Scholars, journalists, human rights activists, therapists all eventually crowded into the women's psychological recovery rooms. They took testimony, conducted historical research, made film documentaries, brought the women to testify before congressional committees or at the International War Crimes Tribunal in The Hague. The public attention was necessary, but the task of describing the calculated horror raised problematic questions:

-- Did the description of genocidal rape minimize other rapes (of men, Serbs, or by men of the same ethnic group) as "ordinary"?

-- Did theoretical analyses ignore the larger context of differences among ethnic groups in relation to gender (such as the "ruination of women")?

-- Were raped women glorified, and at the same time diminished, as passive, vulnerable victims?

-- What damage did they endure as they relived the trauma in conversations with reporters or as witnesses in court?

-- Did organizations dominated by men trivialize the rapes?

-- Were publicity efforts organized by outsiders (including Balkan women who didn't experience rape) opportunistic, capitalizing on others' tragedy?

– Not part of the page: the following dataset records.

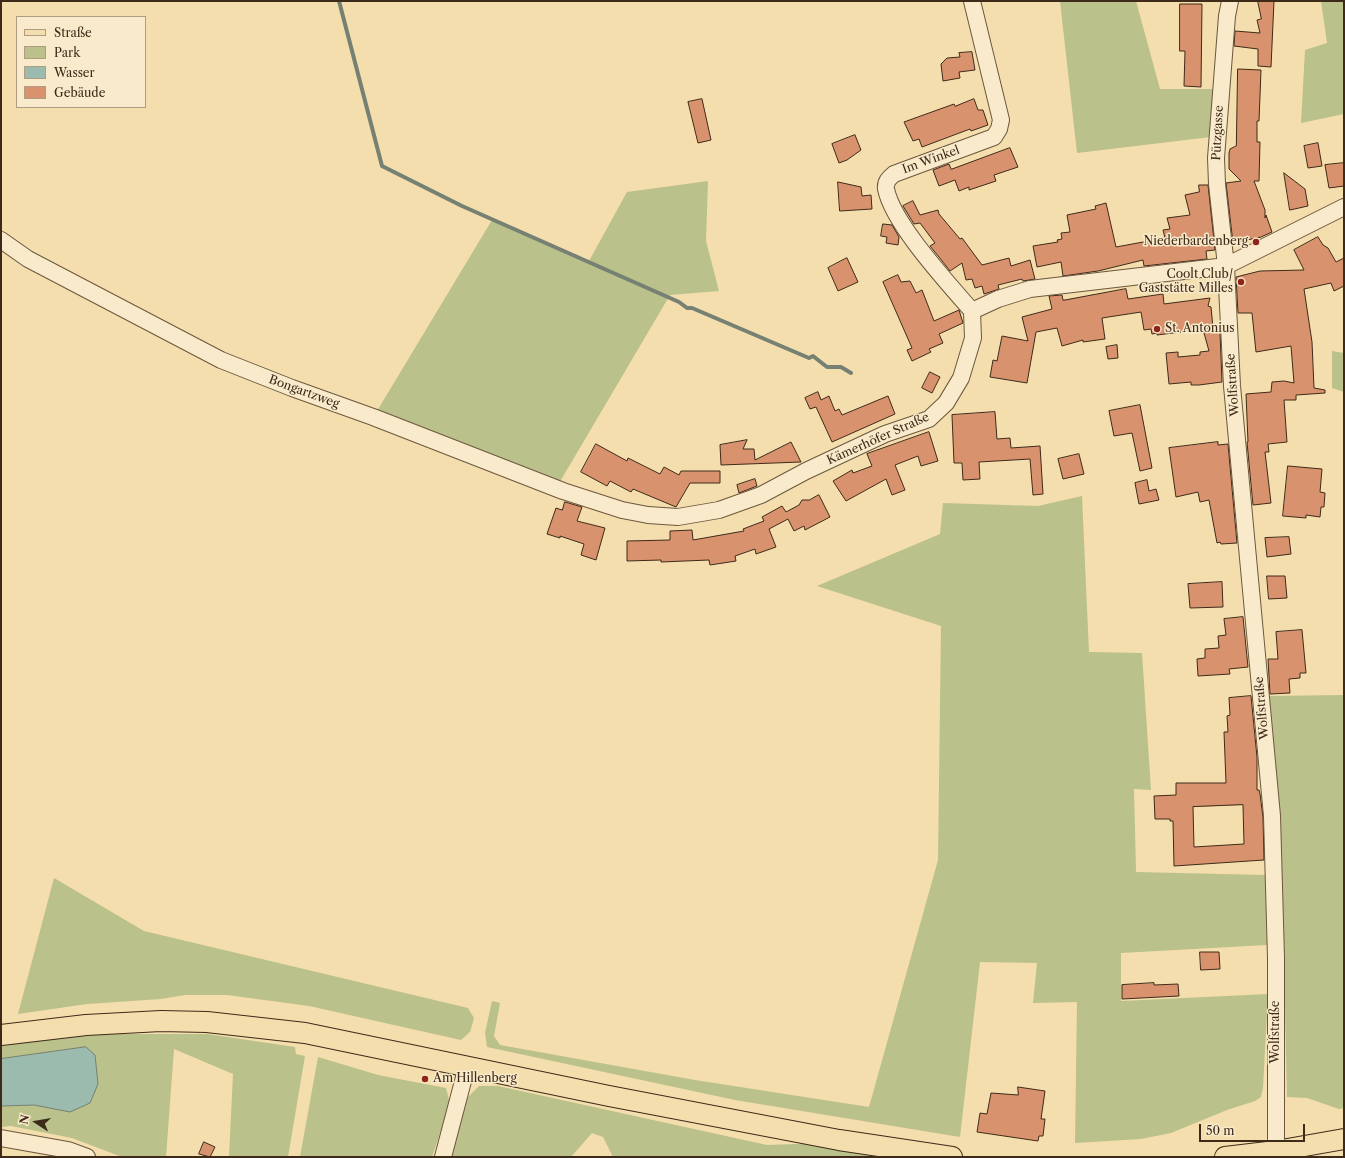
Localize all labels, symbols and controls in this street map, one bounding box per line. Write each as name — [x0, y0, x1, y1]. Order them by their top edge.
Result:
legend — [16, 16, 146, 108]
text: Straße — [54, 25, 92, 40]
text: Park — [54, 45, 80, 60]
text: Wasser — [54, 65, 95, 80]
text: Gebäude — [54, 85, 105, 100]
street label: Pützgasse — [1209, 105, 1227, 161]
street label: Im Winkel — [900, 143, 962, 177]
place label: Niederbardenberg — [1143, 235, 1248, 249]
marker: Niederbardenberg — [1251, 237, 1261, 247]
place label: Coolt Club/ Gaststätte Milles — [1139, 268, 1233, 296]
marker: Coolt Club/ Gaststätte Milles — [1236, 277, 1246, 287]
place label: St. Antonius — [1165, 322, 1235, 336]
marker: St. Antonius — [1152, 324, 1162, 334]
street label: Wolfstraße — [1224, 353, 1242, 417]
street label: Bongartzweg — [267, 373, 341, 411]
street label: Kämerhöfer Straße — [825, 410, 931, 468]
street label: Wolfstraße — [1252, 676, 1272, 740]
street label: Wolfstraße — [1269, 1000, 1283, 1064]
place label: Am Hillenberg — [433, 1072, 517, 1086]
marker: Am Hillenberg — [420, 1074, 430, 1084]
north arrow — [16, 1102, 56, 1142]
text: N — [16, 1113, 32, 1126]
scale bar — [1201, 1116, 1307, 1142]
text: 50 m — [1206, 1123, 1235, 1138]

Listening to the arguments that divided those outside Bosnia who cared about the campaign of rapes, I became quietly sad. Violation as an abstraction required an equally abstract response: if not restoration, then justice. Accounts should be written. Declarations published. Trials held. Punishment delivered. Action required reaction. But the abstractions could only glide across a thick surface, sealing the seething emotions that roiled with an uncontrollable energy. Throughout the years of war, and in the peace time that followed, I sought out moments away from the crowd, in a simple room with one woman, listening to whatever she wanted to talk about.

My schedule, my passport, the Presidential certificate framed on my wall said I was there as a diplomat, an official person, an ambassador. But I knew -- and the woman beside me knew -- who I really was, sitting close against her, with my arm stretched around her back. In the quiet we exchanged a few words, descriptions of our children, some tears.

She would look into my eyes. I would look back into hers, grateful for the humanizing moments she had afforded me, away from the pomp and posturing of my position.

With my hand I would squeeze her shoulders, embracing her -- embracing me -- embracing all the evil we are forced to face, and all the strength we can muster to persevere in spite of it.

Sources: Medica: Surviving the Violence Bulletin published January 1996 by Medic Zenica and Medica Mondiale. Mass Rape: The War Against Women in Bosnia-Herzegovina, Ed. Alexandra Stiglmayer, University of Nebraska Press Lincoln, London 1994.